>>>>>

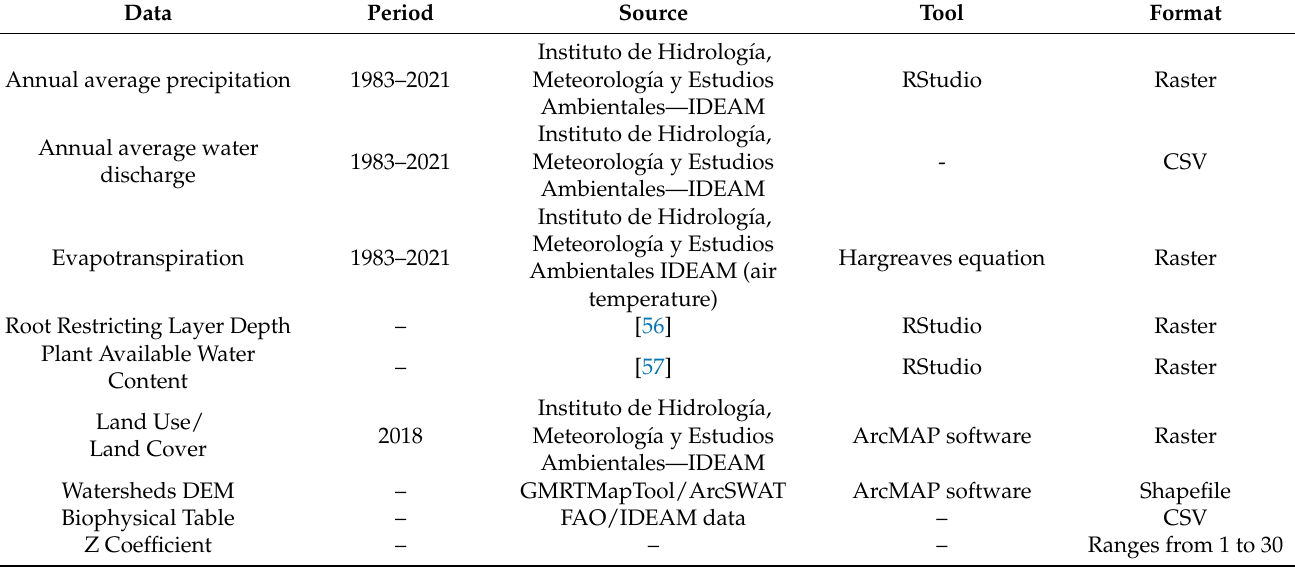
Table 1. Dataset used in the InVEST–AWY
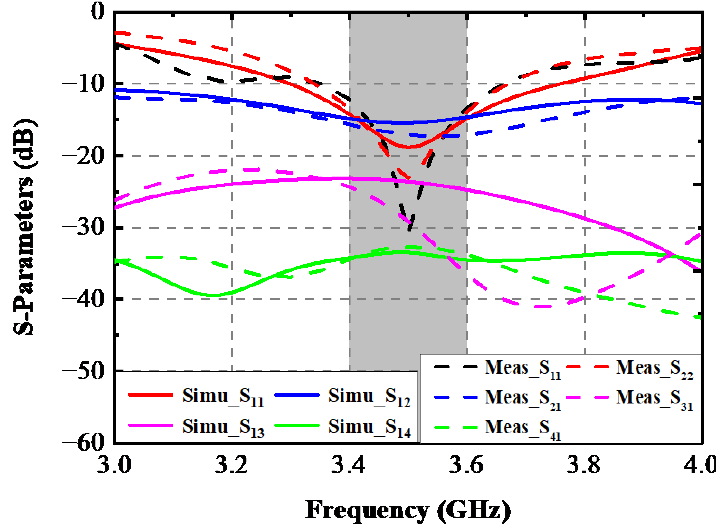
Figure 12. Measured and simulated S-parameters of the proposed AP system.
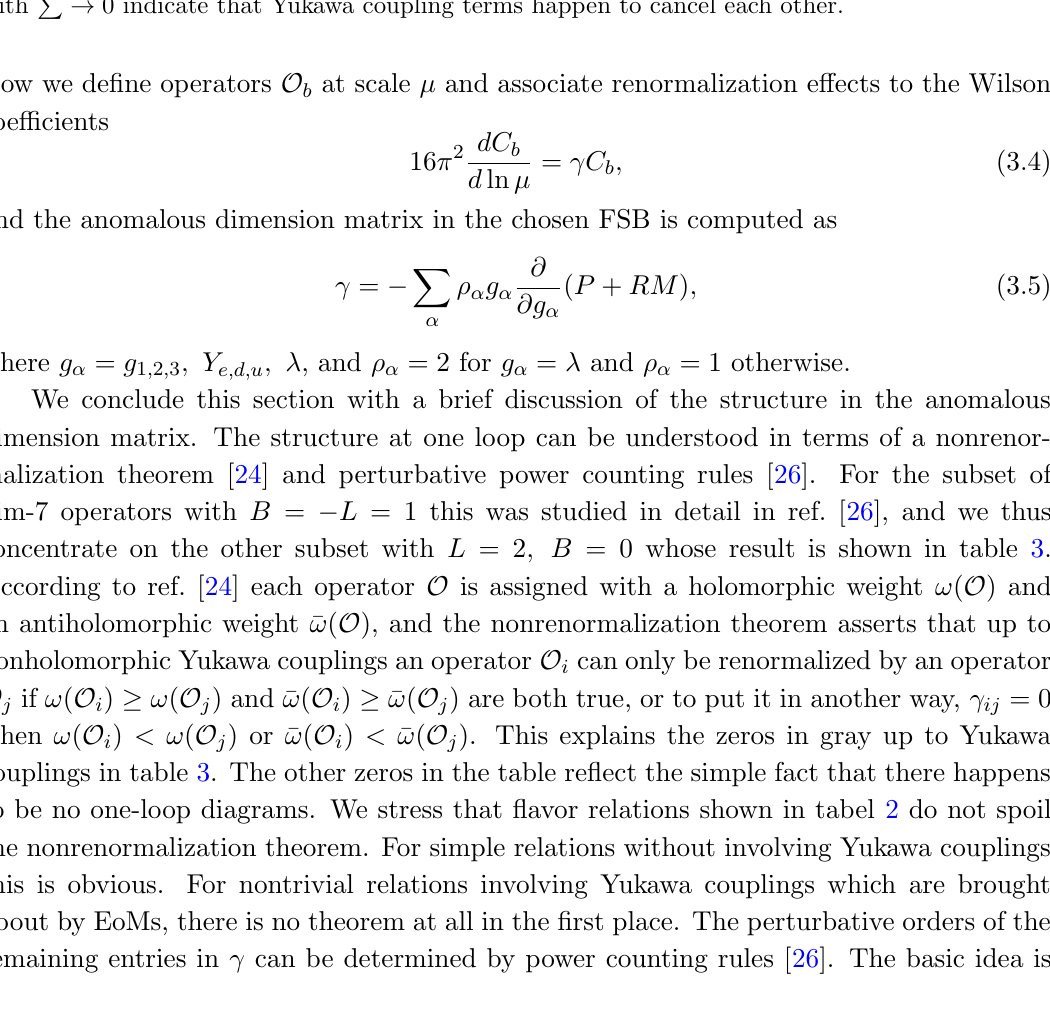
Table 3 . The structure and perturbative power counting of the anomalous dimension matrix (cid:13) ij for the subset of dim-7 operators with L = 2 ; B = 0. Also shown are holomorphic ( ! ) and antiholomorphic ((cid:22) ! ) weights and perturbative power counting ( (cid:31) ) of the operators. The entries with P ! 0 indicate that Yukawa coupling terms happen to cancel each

<<<<<

> [REQUIRED ACTION]
State how many lines of the listing above hold the word "Table", with nothing but the number.

> [ANSWER BOX]
2